WASHINGTON-The ranking member of the Senate communications subcommittee on Tuesday hinted that he would like to abolish the bi-furcated way spectrum is managed in the United States.
“We should have just one entity and not be split between two agencies,” Sen. Conrad Burns (R-Mont.) told Jonathan Adelstein at his confirmation hearing to be a member of the Federal Communications Commission.
Adelstein refused to say whether he liked the idea of creating a new agency to take over the spectrum-management responsibilities of the FCC and the National Telecommunications and Information Administration noting only that “any change would require legislation.”

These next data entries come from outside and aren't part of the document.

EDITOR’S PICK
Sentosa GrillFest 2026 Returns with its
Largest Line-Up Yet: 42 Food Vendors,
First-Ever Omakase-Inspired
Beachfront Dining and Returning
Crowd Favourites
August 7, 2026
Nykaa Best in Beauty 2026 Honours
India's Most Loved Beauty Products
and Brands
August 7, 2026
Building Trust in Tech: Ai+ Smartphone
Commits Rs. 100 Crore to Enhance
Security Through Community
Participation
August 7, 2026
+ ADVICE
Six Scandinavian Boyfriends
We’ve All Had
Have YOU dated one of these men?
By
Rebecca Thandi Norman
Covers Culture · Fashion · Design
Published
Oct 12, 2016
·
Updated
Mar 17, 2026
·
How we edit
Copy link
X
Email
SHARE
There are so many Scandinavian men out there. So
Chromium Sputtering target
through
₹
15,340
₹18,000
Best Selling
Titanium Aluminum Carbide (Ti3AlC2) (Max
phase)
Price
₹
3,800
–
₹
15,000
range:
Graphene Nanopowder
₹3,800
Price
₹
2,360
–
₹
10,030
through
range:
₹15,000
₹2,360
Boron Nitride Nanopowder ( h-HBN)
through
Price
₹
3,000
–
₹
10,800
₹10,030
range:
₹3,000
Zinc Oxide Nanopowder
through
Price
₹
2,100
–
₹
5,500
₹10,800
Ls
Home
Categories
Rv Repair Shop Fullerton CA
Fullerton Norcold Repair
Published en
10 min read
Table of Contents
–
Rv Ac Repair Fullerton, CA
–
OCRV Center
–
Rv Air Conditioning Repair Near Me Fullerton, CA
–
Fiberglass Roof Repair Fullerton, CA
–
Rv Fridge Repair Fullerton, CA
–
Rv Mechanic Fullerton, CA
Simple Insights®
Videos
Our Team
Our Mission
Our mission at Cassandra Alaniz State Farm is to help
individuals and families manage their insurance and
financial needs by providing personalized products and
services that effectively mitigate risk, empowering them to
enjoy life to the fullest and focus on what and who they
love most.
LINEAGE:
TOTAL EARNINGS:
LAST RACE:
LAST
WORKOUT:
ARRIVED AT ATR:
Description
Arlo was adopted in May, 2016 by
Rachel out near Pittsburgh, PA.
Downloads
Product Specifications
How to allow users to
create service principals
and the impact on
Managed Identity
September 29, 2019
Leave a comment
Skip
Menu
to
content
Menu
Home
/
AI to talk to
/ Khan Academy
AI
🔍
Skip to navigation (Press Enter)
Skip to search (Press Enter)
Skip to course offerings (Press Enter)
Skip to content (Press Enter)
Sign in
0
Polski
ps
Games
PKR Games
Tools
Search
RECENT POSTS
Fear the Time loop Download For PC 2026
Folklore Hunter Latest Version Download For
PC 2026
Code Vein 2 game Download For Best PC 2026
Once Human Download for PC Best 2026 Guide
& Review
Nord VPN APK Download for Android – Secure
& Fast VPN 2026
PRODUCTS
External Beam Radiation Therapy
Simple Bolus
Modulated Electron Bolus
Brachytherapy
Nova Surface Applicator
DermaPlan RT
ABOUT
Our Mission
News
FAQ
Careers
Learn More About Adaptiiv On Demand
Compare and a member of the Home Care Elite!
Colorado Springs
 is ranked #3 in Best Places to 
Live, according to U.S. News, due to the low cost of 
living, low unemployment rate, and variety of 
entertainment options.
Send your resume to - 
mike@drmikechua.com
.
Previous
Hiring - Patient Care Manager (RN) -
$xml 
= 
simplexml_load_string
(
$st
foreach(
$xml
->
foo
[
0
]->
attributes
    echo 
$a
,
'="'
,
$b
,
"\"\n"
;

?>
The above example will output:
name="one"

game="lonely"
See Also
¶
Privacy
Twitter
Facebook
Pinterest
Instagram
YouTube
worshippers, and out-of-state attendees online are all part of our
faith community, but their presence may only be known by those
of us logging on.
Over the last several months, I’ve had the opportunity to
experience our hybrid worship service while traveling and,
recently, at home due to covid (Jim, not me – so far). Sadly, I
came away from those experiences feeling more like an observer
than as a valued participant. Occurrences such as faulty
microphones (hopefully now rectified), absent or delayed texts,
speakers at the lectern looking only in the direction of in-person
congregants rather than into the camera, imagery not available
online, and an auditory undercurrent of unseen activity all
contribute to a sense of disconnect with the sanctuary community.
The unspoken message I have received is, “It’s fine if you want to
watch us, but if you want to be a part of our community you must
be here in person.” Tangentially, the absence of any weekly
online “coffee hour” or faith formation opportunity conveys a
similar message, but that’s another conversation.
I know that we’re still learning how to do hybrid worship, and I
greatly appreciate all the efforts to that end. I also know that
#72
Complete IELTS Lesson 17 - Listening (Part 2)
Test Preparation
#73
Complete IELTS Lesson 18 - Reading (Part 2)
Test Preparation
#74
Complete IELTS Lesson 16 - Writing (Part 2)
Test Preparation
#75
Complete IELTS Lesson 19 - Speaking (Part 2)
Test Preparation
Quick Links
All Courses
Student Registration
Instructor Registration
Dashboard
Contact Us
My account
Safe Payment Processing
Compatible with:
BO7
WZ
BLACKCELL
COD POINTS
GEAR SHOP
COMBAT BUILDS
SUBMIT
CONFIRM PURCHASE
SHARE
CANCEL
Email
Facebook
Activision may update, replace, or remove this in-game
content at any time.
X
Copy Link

Currently the FCC manages the spectrum for commercial and non-federal government-mostly public safety-use and NTIA, a unit of the Department of Commerce, manages the spectrum for the federal government. There is significant sharing between federal and non-federal, commercial spectrum requiring coordination between the two agencies.
Complicating matters is all of the innovative technologies-for example ultrawideband and third-generation wireless services-that have been developed recently requiring additional coordination between the FCC and NTIA. The coordination has not always been a smooth process and was downright messy in the cases of UWB and 3G.
Any change to the spectrum-management responsibilities of the two agencies is not expected to happen soon, acknowledged Burns. “We have started the ball rolling on spectrum-management reform. This is a huge issue. This will take a lot of study on how we should do it. … We will not get anything done this year. We are laying the groundwork,” he said.